INSTRUCTIONS FOR THE TASK
Your task is to print all of the entries exactly, though the pictures should not be included.

————————

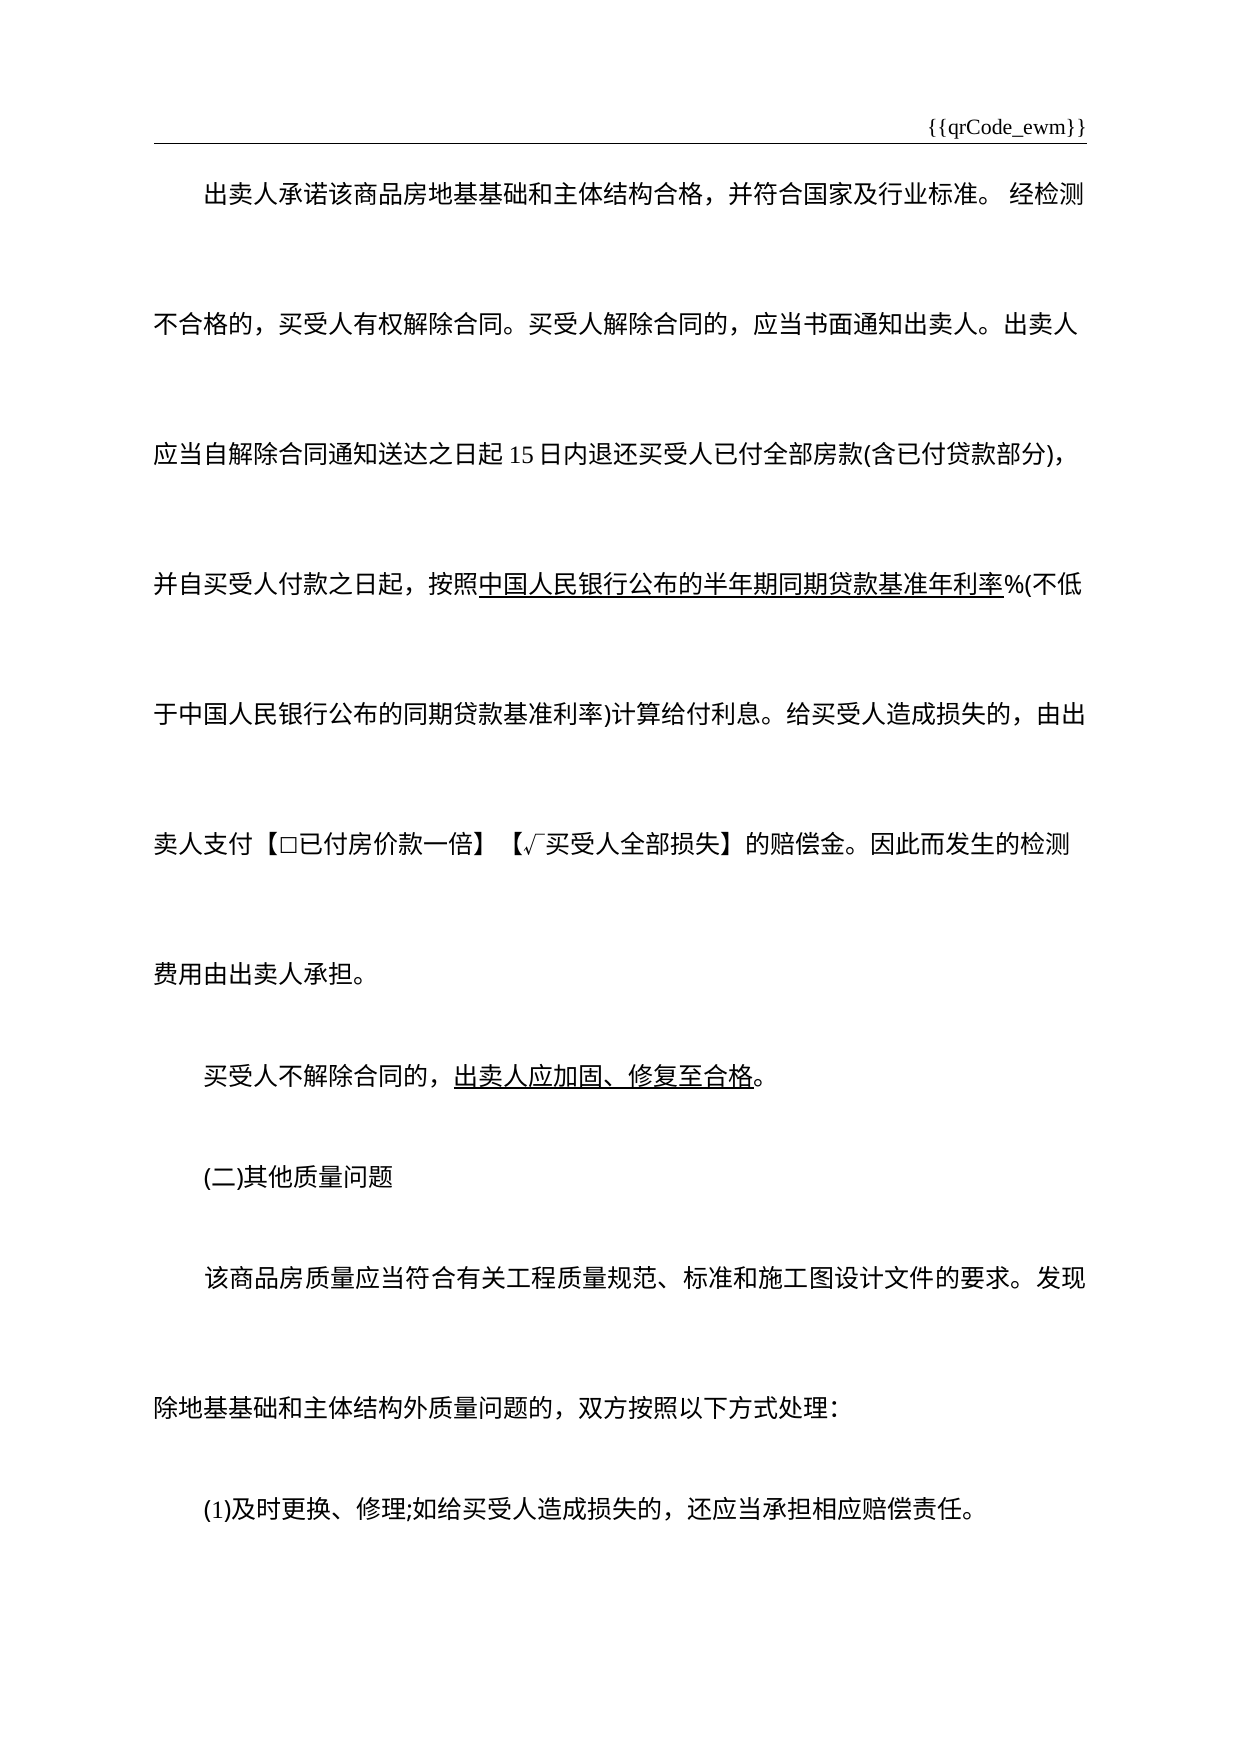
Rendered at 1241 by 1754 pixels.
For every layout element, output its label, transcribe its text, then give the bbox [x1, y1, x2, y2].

text 买受人不解除合同的，。 [153, 1042, 1087, 1107]
text (二)其他质量问题 [153, 1143, 1087, 1208]
text (1)及时更换、修理;如给买受人造成损失的，还应当承担相应赔偿责任。 [153, 1476, 1087, 1541]
text 出卖人承诺该商品房地基基础和主体结构合格，并符合国家及行业标准。 经检测不合格的，买受人有权解除合同。买受人解除合同的，应当书面通知出卖人。出卖人应当自解除合同通知送达之日起15日内退还买受人已付全部房款(含已付贷款部分)，并自买受人付款之日起，按照%(不低于中国人民银行公布的同期贷款基准利率)计算给付利息。给买受人造成损失的，由出卖人支付【已付房价款一倍】【买受人全部损失】的赔偿金。因此而发生的检测费用由出卖人承担。 [153, 161, 1087, 1006]
text 该商品房质量应当符合有关工程质量规范、标准和施工图设计文件的要求。发现除地基基础和主体结构外质量问题的，双方按照以下方式处理： [153, 1244, 1087, 1439]
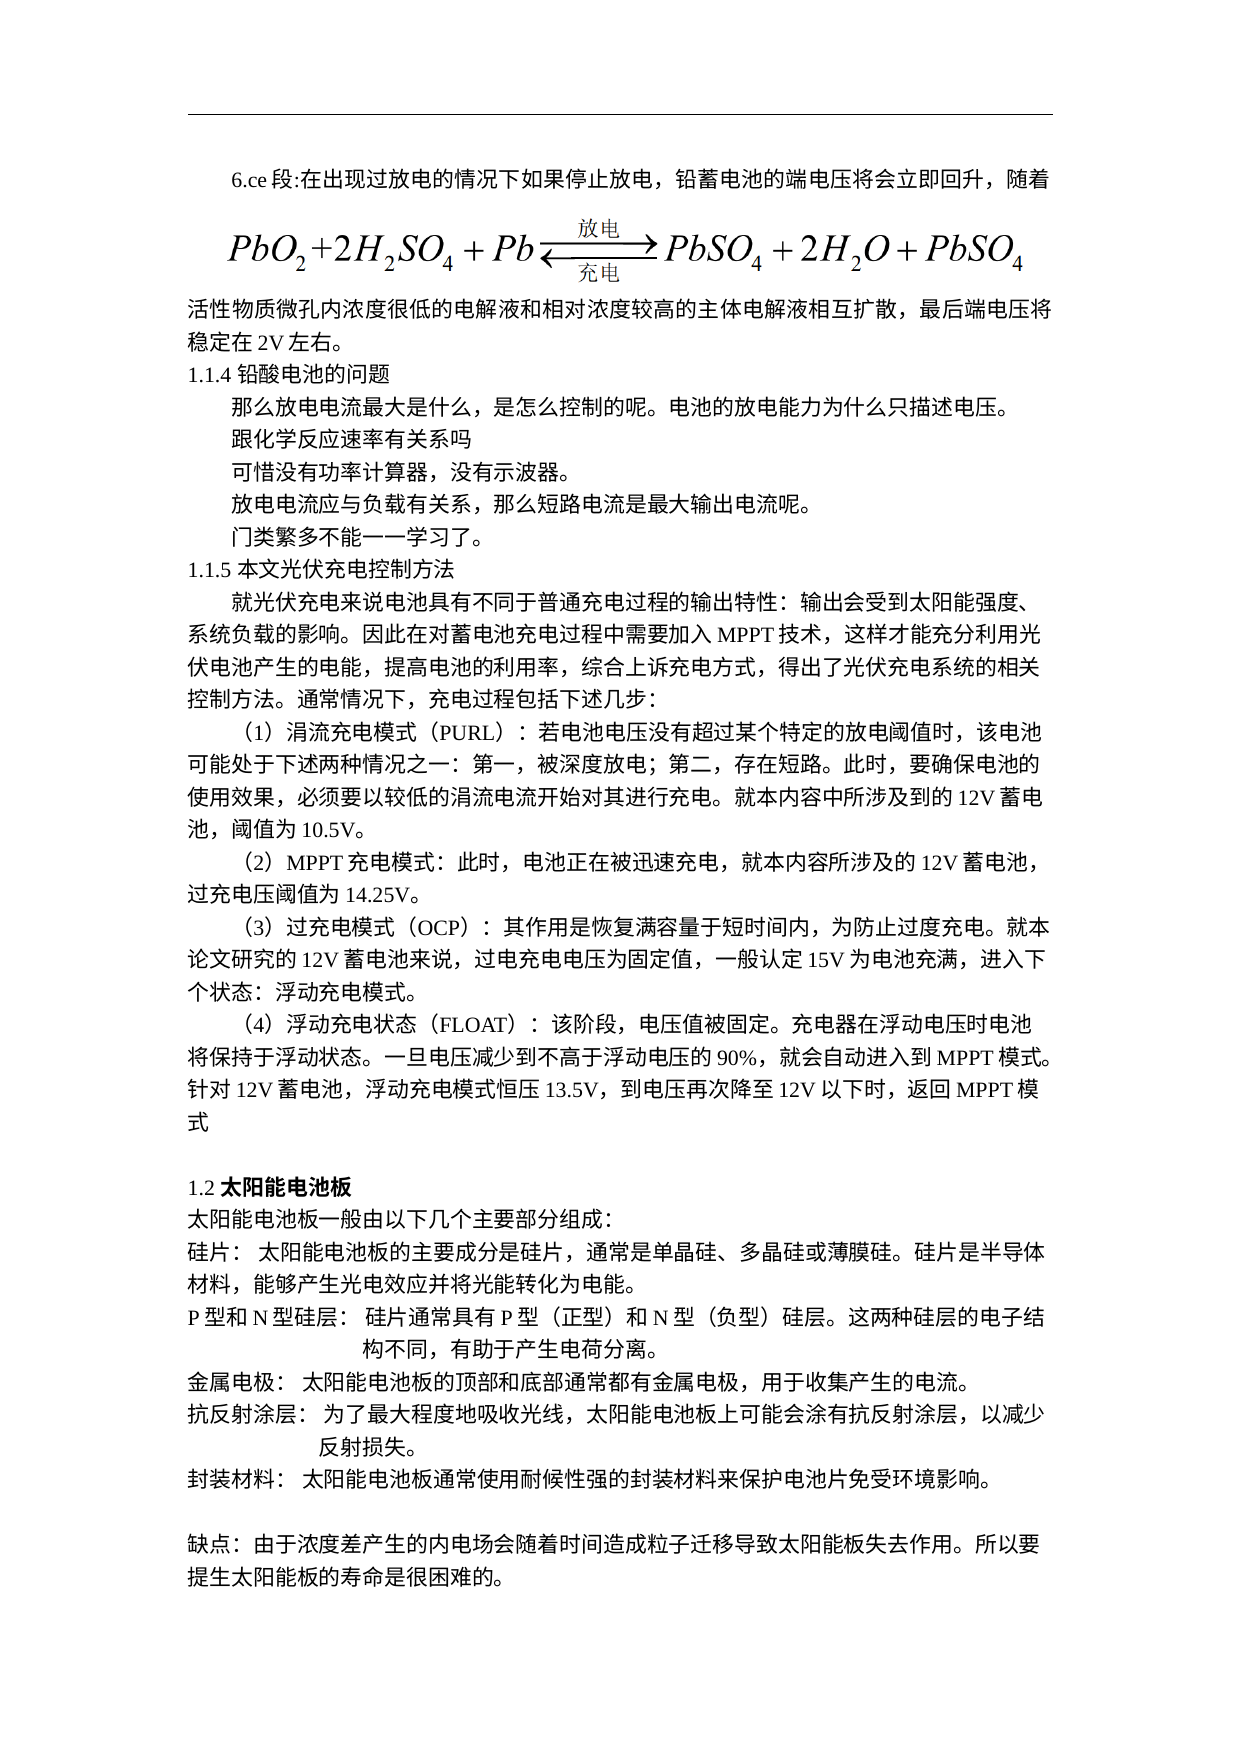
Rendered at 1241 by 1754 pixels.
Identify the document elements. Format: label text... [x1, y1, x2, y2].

list 可惜没有功率计算器，没有示波器。 [187, 454, 1053, 487]
list 6.ce段:在出现过放电的情况下如果停止放电，铅蓄电池的端电压将会立即回升，随着活性物质微孔内浓度很低的电解液和相对浓度较高的主体电解液相互扩散，最后端电压将稳定在2V左右。 [187, 162, 1053, 357]
list 门类繁多不能一一学习了。 [187, 519, 1053, 552]
list P型和N型硅层： 硅片通常具有P型（正型）和N型（负型）硅层。这两种硅层的电子结 构不同，有助于产生电荷分离。 [187, 1299, 1053, 1364]
list 浮动充电状态（FLOAT）：该阶段，电压值被固定。充电器在浮动电压时电池将保持于浮动状态。一旦电压减少到不高于浮动电压的90%，就会自动进入到MPPT模式。针对12V蓄电池，浮动充电模式恒压13.5V，到电压再次降至12V以下时，返回MPPT模式 [187, 1007, 1053, 1137]
list 金属电极： 太阳能电池板的顶部和底部通常都有金属电极，用于收集产生的电流。 [187, 1364, 1053, 1397]
picture [180, 204, 1045, 287]
list 跟化学反应速率有关系吗 [187, 422, 1053, 454]
list 封装材料： 太阳能电池板通常使用耐候性强的封装材料来保护电池片免受环境影响。 [187, 1462, 1053, 1494]
list 太阳能电池板 [187, 1169, 1053, 1202]
list 涓流充电模式（PURL）：若电池电压没有超过某个特定的放电阈值时，该电池可能处于下述两种情况之一：第一，被深度放电；第二，存在短路。此时，要确保电池的使用效果，必须要以较低的涓流电流开始对其进行充电。就本内容中所涉及到的12V蓄电池，阈值为10.5V。 [187, 714, 1053, 844]
list MPPT充电模式：此时，电池正在被迅速充电，就本内容所涉及的12V蓄电池，过充电压阈值为14.25V。 [187, 844, 1053, 909]
list 缺点：由于浓度差产生的内电场会随着时间造成粒子迁移导致太阳能板失去作用。所以要提生太阳能板的寿命是很困难的。 [187, 1527, 1053, 1592]
list 放电电流应与负载有关系，那么短路电流是最大输出电流呢。 [187, 487, 1053, 519]
list 本文光伏充电控制方法 [187, 552, 1053, 584]
list 硅片： 太阳能电池板的主要成分是硅片，通常是单晶硅、多晶硅或薄膜硅。硅片是半导体材料，能够产生光电效应并将光能转化为电能。 [187, 1234, 1053, 1299]
list 过充电模式（OCP）：其作用是恢复满容量于短时间内，为防止过度充电。就本论文研究的12V蓄电池来说，过电充电电压为固定值，一般认定15V为电池充满，进入下个状态：浮动充电模式。 [187, 909, 1053, 1007]
list 那么放电电流最大是什么，是怎么控制的呢。电池的放电能力为什么只描述电压。 [187, 389, 1053, 422]
list 铅酸电池的问题 [187, 357, 1053, 389]
list 抗反射涂层： 为了最大程度地吸收光线，太阳能电池板上可能会涂有抗反射涂层，以减少 反射损失。 [187, 1397, 1053, 1462]
list 就光伏充电来说电池具有不同于普通充电过程的输出特性：输出会受到太阳能强度、系统负载的影响。因此在对蓄电池充电过程中需要加入MPPT技术，这样才能充分利用光伏电池产生的电能，提高电池的利用率，综合上诉充电方式，得出了光伏充电系统的相关控制方法。通常情况下，充电过程包括下述几步： [187, 584, 1053, 714]
list 太阳能电池板一般由以下几个主要部分组成： [187, 1202, 1053, 1234]
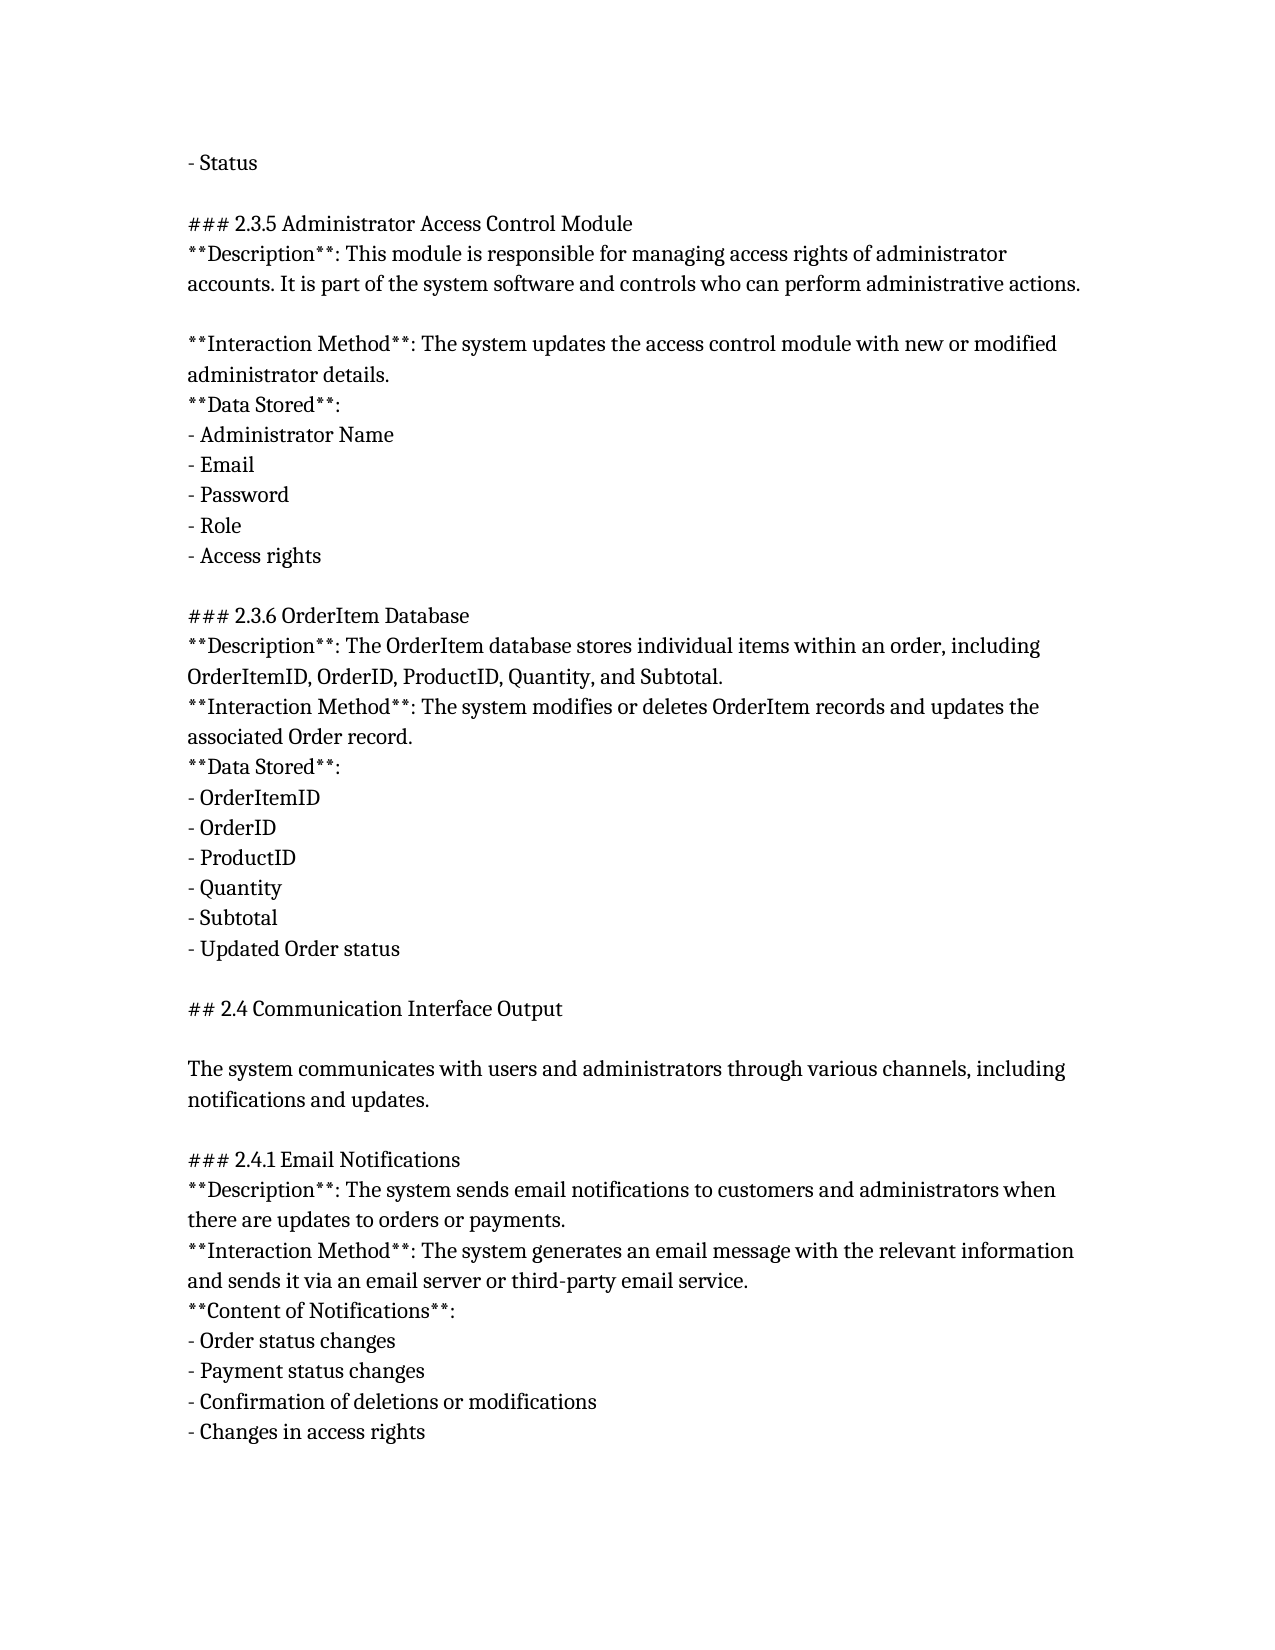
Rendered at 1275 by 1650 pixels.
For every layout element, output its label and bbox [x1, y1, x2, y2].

text [187, 150, 1087, 1475]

————————

FINISHED EXERCISE
Rendered at 1241 by 1754 pixels.
For every layout element, output its label, transcribe its text, then give the bbox [x1, y1, x2, y2].

text 买受人不解除合同的，。 [153, 1042, 1087, 1107]
text (二)其他质量问题 [153, 1143, 1087, 1208]
text (1)及时更换、修理;如给买受人造成损失的，还应当承担相应赔偿责任。 [153, 1476, 1087, 1541]
text 出卖人承诺该商品房地基基础和主体结构合格，并符合国家及行业标准。 经检测不合格的，买受人有权解除合同。买受人解除合同的，应当书面通知出卖人。出卖人应当自解除合同通知送达之日起15日内退还买受人已付全部房款(含已付贷款部分)，并自买受人付款之日起，按照%(不低于中国人民银行公布的同期贷款基准利率)计算给付利息。给买受人造成损失的，由出卖人支付【已付房价款一倍】【买受人全部损失】的赔偿金。因此而发生的检测费用由出卖人承担。 [153, 161, 1087, 1006]
text 该商品房质量应当符合有关工程质量规范、标准和施工图设计文件的要求。发现除地基基础和主体结构外质量问题的，双方按照以下方式处理： [153, 1244, 1087, 1439]
Rendered at 1241 by 1754 pixels.
Identify the document elements. Format: label text... [x1, y1, x2, y2].

list 可惜没有功率计算器，没有示波器。 [187, 454, 1053, 487]
list 6.ce段:在出现过放电的情况下如果停止放电，铅蓄电池的端电压将会立即回升，随着活性物质微孔内浓度很低的电解液和相对浓度较高的主体电解液相互扩散，最后端电压将稳定在2V左右。 [187, 162, 1053, 357]
list 门类繁多不能一一学习了。 [187, 519, 1053, 552]
list P型和N型硅层： 硅片通常具有P型（正型）和N型（负型）硅层。这两种硅层的电子结 构不同，有助于产生电荷分离。 [187, 1299, 1053, 1364]
list 浮动充电状态（FLOAT）：该阶段，电压值被固定。充电器在浮动电压时电池将保持于浮动状态。一旦电压减少到不高于浮动电压的90%，就会自动进入到MPPT模式。针对12V蓄电池，浮动充电模式恒压13.5V，到电压再次降至12V以下时，返回MPPT模式 [187, 1007, 1053, 1137]
list 金属电极： 太阳能电池板的顶部和底部通常都有金属电极，用于收集产生的电流。 [187, 1364, 1053, 1397]
picture [180, 204, 1045, 287]
list 跟化学反应速率有关系吗 [187, 422, 1053, 454]
list 封装材料： 太阳能电池板通常使用耐候性强的封装材料来保护电池片免受环境影响。 [187, 1462, 1053, 1494]
list 太阳能电池板 [187, 1169, 1053, 1202]
list 涓流充电模式（PURL）：若电池电压没有超过某个特定的放电阈值时，该电池可能处于下述两种情况之一：第一，被深度放电；第二，存在短路。此时，要确保电池的使用效果，必须要以较低的涓流电流开始对其进行充电。就本内容中所涉及到的12V蓄电池，阈值为10.5V。 [187, 714, 1053, 844]
list MPPT充电模式：此时，电池正在被迅速充电，就本内容所涉及的12V蓄电池，过充电压阈值为14.25V。 [187, 844, 1053, 909]
list 缺点：由于浓度差产生的内电场会随着时间造成粒子迁移导致太阳能板失去作用。所以要提生太阳能板的寿命是很困难的。 [187, 1527, 1053, 1592]
list 放电电流应与负载有关系，那么短路电流是最大输出电流呢。 [187, 487, 1053, 519]
list 本文光伏充电控制方法 [187, 552, 1053, 584]
list 硅片： 太阳能电池板的主要成分是硅片，通常是单晶硅、多晶硅或薄膜硅。硅片是半导体材料，能够产生光电效应并将光能转化为电能。 [187, 1234, 1053, 1299]
list 过充电模式（OCP）：其作用是恢复满容量于短时间内，为防止过度充电。就本论文研究的12V蓄电池来说，过电充电电压为固定值，一般认定15V为电池充满，进入下个状态：浮动充电模式。 [187, 909, 1053, 1007]
list 那么放电电流最大是什么，是怎么控制的呢。电池的放电能力为什么只描述电压。 [187, 389, 1053, 422]
list 铅酸电池的问题 [187, 357, 1053, 389]
list 抗反射涂层： 为了最大程度地吸收光线，太阳能电池板上可能会涂有抗反射涂层，以减少 反射损失。 [187, 1397, 1053, 1462]
list 就光伏充电来说电池具有不同于普通充电过程的输出特性：输出会受到太阳能强度、系统负载的影响。因此在对蓄电池充电过程中需要加入MPPT技术，这样才能充分利用光伏电池产生的电能，提高电池的利用率，综合上诉充电方式，得出了光伏充电系统的相关控制方法。通常情况下，充电过程包括下述几步： [187, 584, 1053, 714]
list 太阳能电池板一般由以下几个主要部分组成： [187, 1202, 1053, 1234]
Rendered at 1275 by 1650 pixels.
For every layout element, output its label and bbox [x1, y1, x2, y2].

text [187, 150, 1087, 1475]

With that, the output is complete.